This project has been selected for the Japan Science and Technology Agency (JST) Strategic Basic Research Programs (PRESTO), under the research area “[Social Transformation Platform] Co-Creation of the Transformation Platform Technology for Human and Society by Integration of the Humanities and Sciences.”
In cities, people move every day for a wide range of purposes—commuting to work or school, sightseeing, shopping, and attending events. These flows of people affect road and public-transport congestion, the vitality of commercial and tourist areas, and even public safety and evacuation during disasters. For this reason, local governments, transportation operators, and urban planners have long used transportation and pedestrian-flow simulations to examine in advance how the dynamics of a city might change if policies or operations were modified.
The value of simulation lies not only in predicting whether congestion will increase or decrease, but also in enabling “virtual trials” of multiple options—such as timetable revisions, road and infrastructure design, event operations, and information provision (guidance and crowd management)—to support decision-making. Because large-scale experiments are often infeasible in real urban environments, simulation serves as a critical foundation for evaluating interventions before implementing them in the real world.
At the same time, the accuracy of such simulations ultimately depends on how realistically they can represent human decision-making and movement. Conventional transportation and pedestrian-flow simulations typically model behavior using predefined rules or statistical distributions. In reality, however, people’s movements are strongly shaped by context—weather, perceived congestion, companions, familiarity with an area, schedule changes, and information from social media or word of mouth. Even for the same individual, decisions may vary: “I’m in a hurry today,” “I’ll take a different route because it seems crowded,” or “I’ll stop by somewhere on the way.” Such context-dependent decision-making is difficult to capture with fixed rules or average distributions alone, which in turn makes it hard to explain why particular movement patterns emerged.
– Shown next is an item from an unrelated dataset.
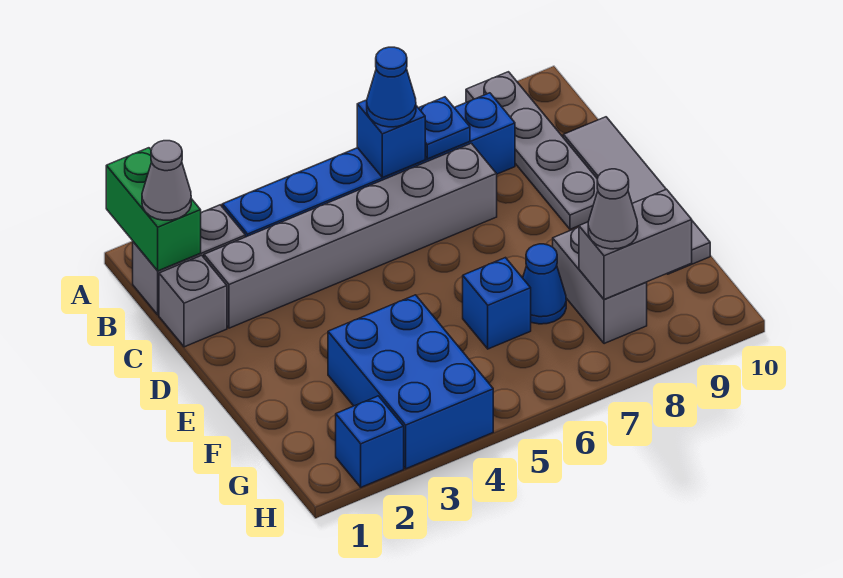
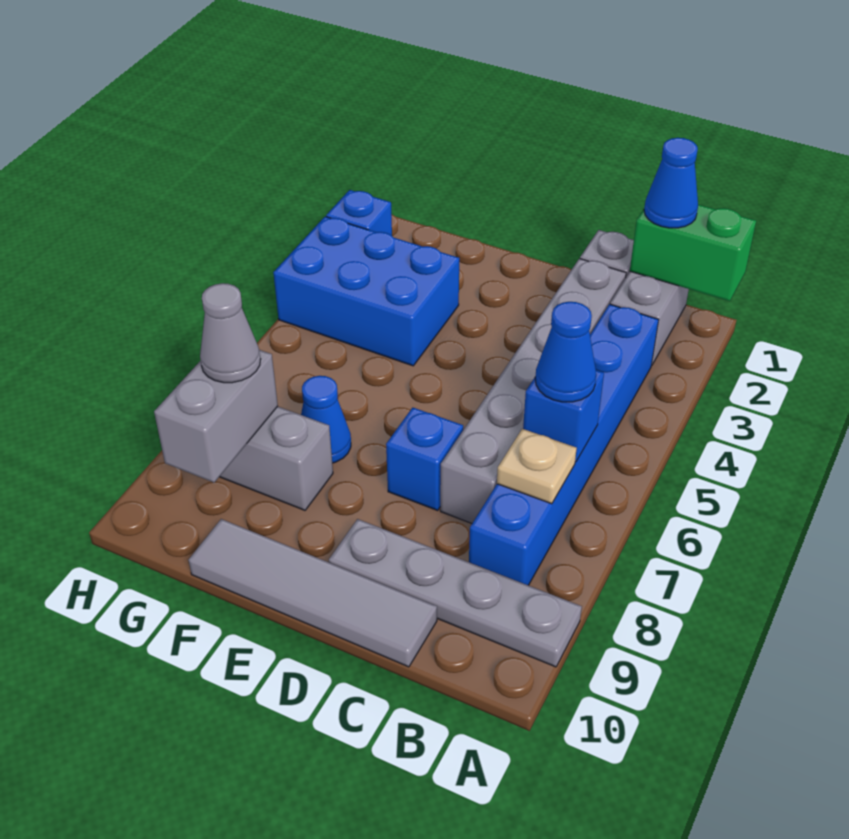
grey 1x1 cone [142,141,191,220] -> blue 1x1 cone [644,138,698,228]
blue 1x1 plate [419,97,470,159] -> tan 1x1 plate [497,429,577,504]
blue 1x1 brick [463,258,531,349] -> blue 1x1 brick moved to [386,408,463,510]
In this project (a JST PRESTO-selected research topic), we aim to develop a simulation platform that can more deeply understand and reproduce human behavior in urban settings by leveraging the advanced reasoning capabilities and world knowledge of large language models (LLMs). We introduce foundation models such as LLMs as models of human behavior and work toward reproducing flexible decision-making that adapts to context and situations. Furthermore, by integrating real-world data obtained from pedestrian-flow sensing with LLM-based inference of behavioral intent, we aim to build a framework that can interpret the intentions and purposes underlying observed mobility patterns.
By establishing this platform, we expect to make it easier to explain and evaluate not only how people moved in response to changes in urban conditions, but also why they moved that way—thereby improving the practical usefulness of simulation for decision-making related to congestion mitigation, enhanced circulation and visitation, event operations, and disaster preparedness.